La evolución de cada narrativa de violencia del sobreviviente es idiosincrásica: cada paciente evolucionará a su propio paso y a través de su propia ordalía y sus propios ritos de pasaje. La cura incluye con frecuencia una serie de transformaciones de la historia de violencia. Cada paciente permanecerá en una u otra de las posibles narrativas durante el tiempo que le sea necesario como para ir hilando la trama de la recapturación digna de sus identidades, sus introspecciones y sus capacidades para la alegría y la esperanza. Algunas incluirán el mundo de los perpetradores, algunas no (y ésta puede evolucionar de no incluirla hacia incluirla, o viceversa). Algunas ubicarán la fuente de la responsabilidad de la victimización en el perpetrador, otros en los espectadores, o en el contexto, o en otros personajes (frecuentemente moviéndose de una historia simple y lineal a una más compleja y rica) o, en parte, en la víctima –si de eso se desprenden aprendizajes e insights enriquecedores–. Algunas presentarán una historia en continua evolución, mientras que otros llegarán a un punto dado y se detendrán ahí. De hecho, existen muchas maneras de vivir una vida.
En el curso de ese proceso acompañamos a nuestros pacientes a través de algunas paradojas resistentes. Una de ellas es que el cierre de la historia, la resolución interior, es necesaria, pero todo cierre definitivo de la historia es imposible, ya que para asegurar retener todo lo que se aprendió de ella requiere mantenerla, hasta cierto punto, viva.

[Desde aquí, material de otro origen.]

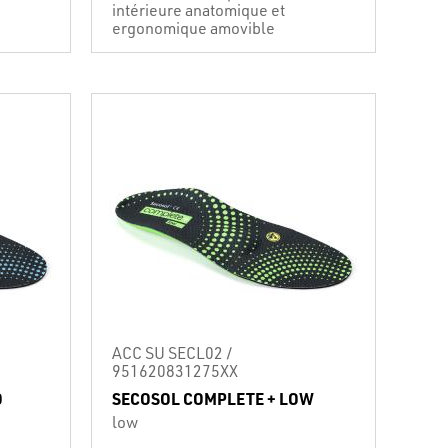
intérieure anatomique et
ergonomique amovible
ACC SU SECL02 /
951620831275XX
D
SECOSOL COMPLETE + LOW
low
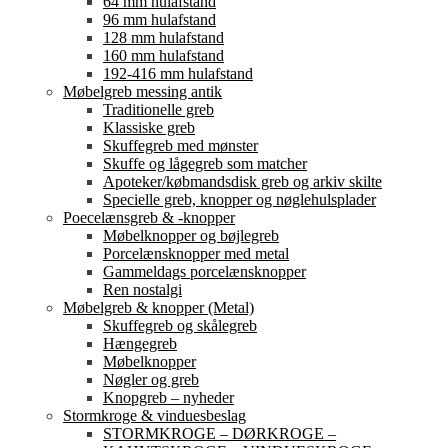
64 mm hulafstand
96 mm hulafstand
128 mm hulafstand
160 mm hulafstand
192-416 mm hulafstand
Møbelgreb messing antik
Traditionelle greb
Klassiske greb
Skuffegreb med mønster
Skuffe og lågegreb som matcher
Apoteker/købmandsdisk greb og arkiv skilte
Specielle greb, knopper og nøglehulsplader
Poecelænsgreb & -knopper
Møbelknopper og bøjlegreb
Porcelænsknopper med metal
Gammeldags porcelænsknopper
Ren nostalgi
Møbelgreb & knopper (Metal)
Skuffegreb og skålegreb
Hængegreb
Møbelknopper
Nøgler og greb
Knopgreb – nyheder
Stormkroge & vinduesbeslag
STORMKROGE – DØRKROGE –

Resulta importante tener presente que, a pesar de toda expectativa, la terapia no es restauradora, es decir, que las vidas de los sobrevivientes nunca serán “como antes”. Ellos vivirán, esperamos, vidas diferentes, vidas con menos sufrimiento y más placer, con más iniciativa y más libertado, vidas valiosas, pero no “como antes”. De hecho, las fantasías de restitutio ab initio (a saber, que la experiencia traumática va a desaparecer a través de la actividad terapéutica, como una suerte de recompensa por los esfuerzos y los sufrimientos) constituyen una expectativa ilusoria frecuente no sólo en muchas víctimas de violencia en el proceso de recuperación, sino también en muchos terapeutas, lo que agrega otro nivel de duelo al proceso (la perdida del final feliz, tanto para la víctima como para el terapeuta). Por ello, podemos aún anticipar que el cierre de un proceso de reparación será seguido por una sensación ambivalente de éxito y de fracaso, de satisfacción y de vacío.
* Extractado del artículo “Victimización, recuperación y las historias ‘con mejor forma’”, incluido en la revista Sistemas Familiares y otros Sistemas Humanos, de la Asociación de Psicoterapia Sistémica de Buenos Aires.